During US civil war battles, the Secessionists were resisted by Unionists politicians on the argument that consent posed legal and moral obstacles to Southern secession. Abraham Lincoln asserted that since Southerners had consented by participating in the national election of 1860, South should accept the political outcome even though the results disappointed many Confederates. For him consent was expressed in the involvement of collective exercise of decision on which way forward for the leadership of United States and therefore political exit was immoral as it betrayed bad faith and untrustworthiness.  

Today, President Abraham Lincoln would scold secessionists here at home that they were acting immoral by consenting to national elections as a neutral arbiter on how to build a more perfect union, called Kenya, and expecting their Opponents compliance when it serves their causes but then withdrawing the moment political tide turns against their interests.

In his writings, Harry Beran argues radically that people should not remain subjects to a political power to which they no longer consent. He is of the opinion that pursuit for freedom and self determination are sufficient reasons for separation. However, in Crito & Apology, we also read contradicting radically position by Plato’s teacher Socrates who remained in Athens and forfeited his life.
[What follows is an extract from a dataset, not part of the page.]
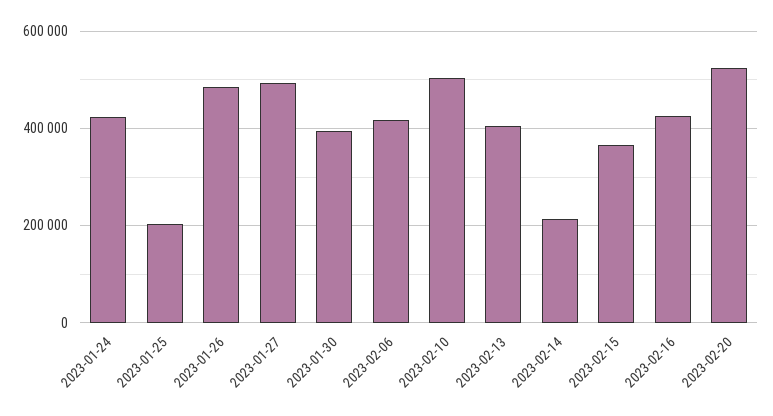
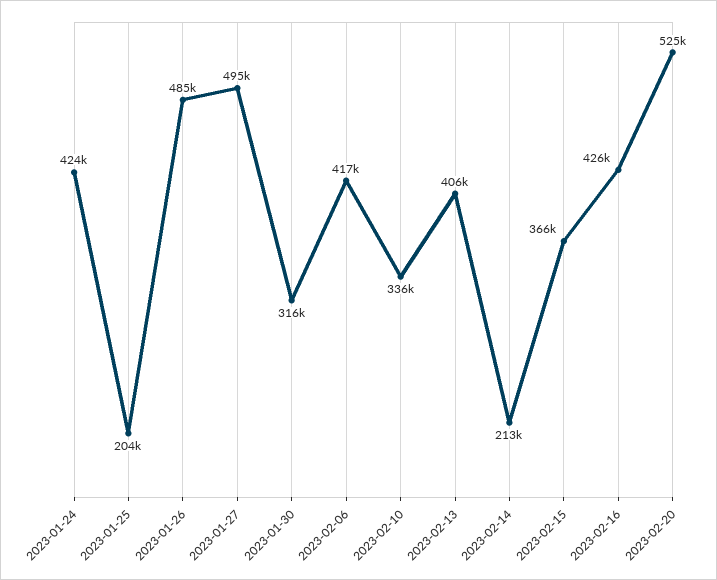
2023-01-30: 400000 -> 316000
2023-02-10: 500000 -> 336000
In the two books, Plato writes that Socrates accepted the obviously unjust punishment, even though he was a very intelligent man and had the option of surviving in exile. 
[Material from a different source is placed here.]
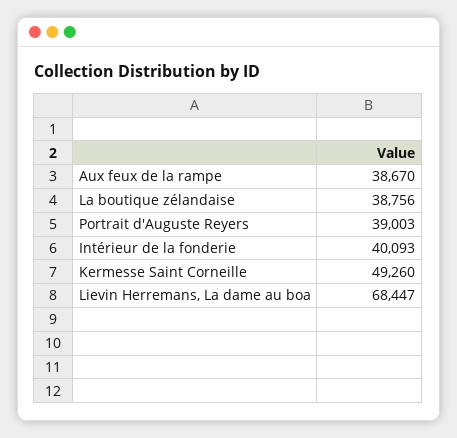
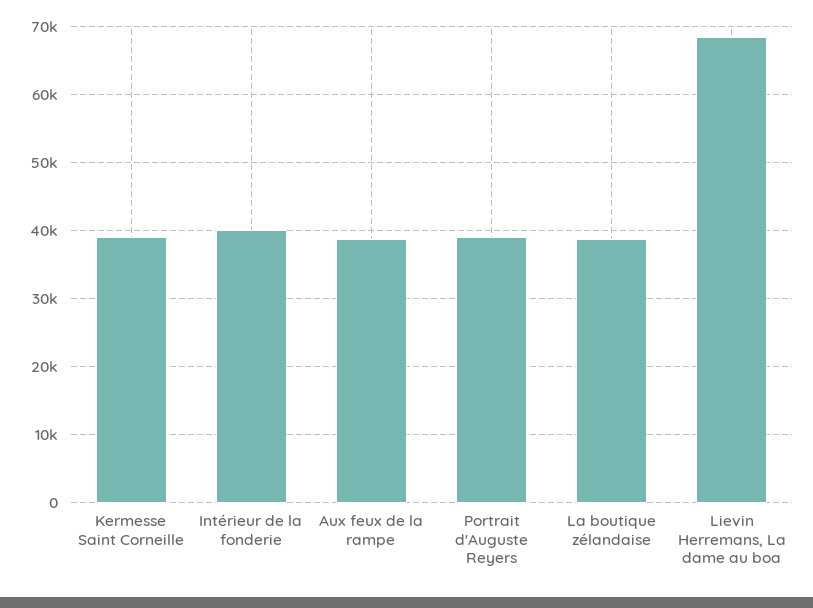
Kermesse Saint Corneille: 49260 -> 39000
Consequently, we must ask, why did Socrates not escape to exile, a form of political exit similar to secession? 

There are many responses to this question as there are different interpretations. Some have argued that Socrates chose death as an act of bravery with a sense of dismissal for the people who condemned him to execution. This helped to immortalize his teachings as escape from Athens would have turned him into a criminal on the run. Some have argued that Socrates agreed to be executed as a display of reverence for the rule of law in his Athenian democracy. Respect for the rule of law is a virtue that is usually exalted and championed in healthy democracies. It would follow that ultimate submission to this virtue is to submit to the law even at risk submitting to death.
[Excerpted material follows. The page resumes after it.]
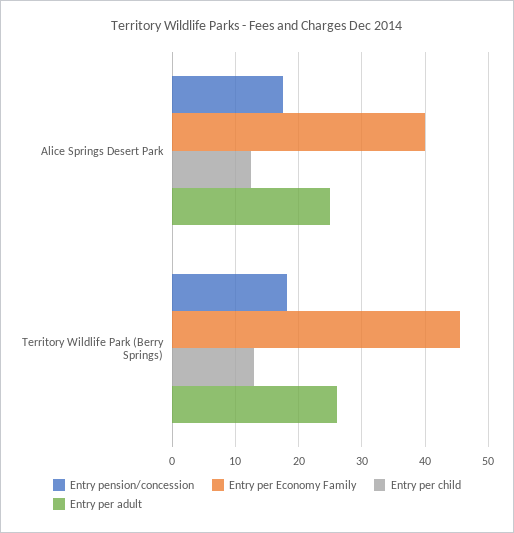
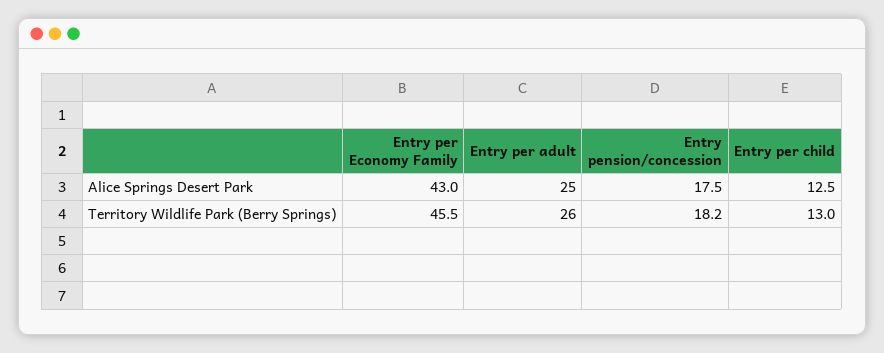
Entry per Economy Family, Alice Springs Desert Park: 40 -> 43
In my opinion, Socrates felt that Athenian State had previously served him well, afforded him public goods such as infrastructure, protection and civil order necessary for his life and trade. Socrates believed that he owed Athenian State a moral obligation to abide by its laws in bad and good times. It would have been immoral for Socrates to break the laws of Athens to which he had pledged obedience. In essence, Socrates did not want to adulterate the State that he so loved, during inconvenient times.  In other words, an individual pledge of allegiance to the State forces on them political obligations. It is immoral for one to abandon their family at times of difficulties. As a child, the family affords you necessities for survival and flourishing until you are grown up. Similarly, the State also provides us with at minimum security a necessary condition for survival and flourishing. Therefore, just as it is immoral to abandon your family in challenging times, it is also immoral to depart your State in time of difficulties. 

In conclusion, we must all agree that Socrates’ genre of moral obligation challenge legitimacy of secession even as form of political exit.